-- TEXTE À EXAMINER --

════════════════════

Pour ce troisième épisode, nous rencontrons Erven Coail, Inspecteur de l’Éducation nationale à Garges-lès-Gonesse. Dans cet échange, il met en lumière la manière dont la pratique du violon, intégrée au quotidien des élèves, agit à la fois sur leurs apprentissages fondamentaux, leur disponibilité en classe et la dynamique collective de l’école.
Quand la musique devient moteur d’apprentissages
Pour Erven Coail, Un violon dans mon école n’est pas une parenthèse artistique : il s’ancre dans les disciplines fondamentales. Les rythmes et notes deviennent des repères mathématiques, la prosodie et la lecture expressive se nourrissent du travail musical, et la rigueur demandée par l’instrument stimule la concentration.

════════════════════

-- INFORMATIONS FOURNIES --
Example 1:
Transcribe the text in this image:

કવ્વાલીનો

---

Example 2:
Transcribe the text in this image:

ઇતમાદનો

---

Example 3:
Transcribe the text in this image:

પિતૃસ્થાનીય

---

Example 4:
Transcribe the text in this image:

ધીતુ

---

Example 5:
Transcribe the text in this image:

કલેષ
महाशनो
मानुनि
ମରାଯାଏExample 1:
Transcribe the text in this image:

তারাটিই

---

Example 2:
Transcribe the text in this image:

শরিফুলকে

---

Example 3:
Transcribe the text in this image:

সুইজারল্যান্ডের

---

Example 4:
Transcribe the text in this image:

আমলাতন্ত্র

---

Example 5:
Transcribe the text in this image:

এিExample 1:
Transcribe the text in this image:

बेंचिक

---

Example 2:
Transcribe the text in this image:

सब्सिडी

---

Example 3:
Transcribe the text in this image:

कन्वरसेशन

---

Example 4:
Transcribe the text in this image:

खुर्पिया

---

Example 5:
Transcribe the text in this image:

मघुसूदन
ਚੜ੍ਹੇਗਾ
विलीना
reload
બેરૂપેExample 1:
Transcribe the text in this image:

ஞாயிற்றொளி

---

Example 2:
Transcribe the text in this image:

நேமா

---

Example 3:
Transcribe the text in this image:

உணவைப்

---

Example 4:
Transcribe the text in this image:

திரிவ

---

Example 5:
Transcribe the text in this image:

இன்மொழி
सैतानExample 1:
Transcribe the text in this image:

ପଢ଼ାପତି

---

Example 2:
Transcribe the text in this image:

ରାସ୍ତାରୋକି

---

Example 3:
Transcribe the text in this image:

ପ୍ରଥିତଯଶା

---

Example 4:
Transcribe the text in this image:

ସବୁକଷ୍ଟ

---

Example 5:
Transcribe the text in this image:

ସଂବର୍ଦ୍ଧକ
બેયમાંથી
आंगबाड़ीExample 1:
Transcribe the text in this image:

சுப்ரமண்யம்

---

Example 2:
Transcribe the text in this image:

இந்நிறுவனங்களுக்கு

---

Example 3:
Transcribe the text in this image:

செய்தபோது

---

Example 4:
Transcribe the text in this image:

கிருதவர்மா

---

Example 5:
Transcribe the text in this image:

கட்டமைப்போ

════════════════════

-- À FAIRE --
**1)** Recopiez le passage du texte sur le violon à l'école qui commence par « Pour ce troisième » et se poursuit jusqu'à « collective de l’école. ».
**2)** Prolongez s'il vous plaît le texte sur le violon à l'école en écrivant la suite, à partir de sa dernière phrase.

-- RÉPONSES AUX CONSIGNES --
**1)**
Pour ce troisième épisode, nous rencontrons Erven Coail, Inspecteur de l’Éducation nationale à Garges-lès-Gonesse. Dans cet échange, il met en lumière la manière dont la pratique du violon, intégrée au quotidien des élèves, agit à la fois sur leurs apprentissages fondamentaux, leur disponibilité en classe et la dynamique collective de l’école.

**2)**
Transformer le climat de la classe
Au-delà des acquis scolaires, le projet agit sur le climat de la classe. Le violon instaure une atmosphère plus structurée et sereine. Les élèves sont plus attentifs, plus disponibles pour apprendre et progressent plus vite. Cette disponibilité cognitive fait, selon lui, toute la différence.
Un projet collectif qui prend sens
Erven Coail insiste enfin sur la nécessité d’une coopération forte entre enseignants et professeurs de violon. Quand ce lien est bien construit, le projet n’est plus une activité isolée mais un levier qui enrichit durablement le projet d’école.
Conclusion
Pour Erven Coail, Un violon dans mon école est un levier d’égalité des chances. En donnant accès à un instrument exigeant et porteur, le programme devient un outil puissant pour la réussite scolaire et l’épanouissement des enfants.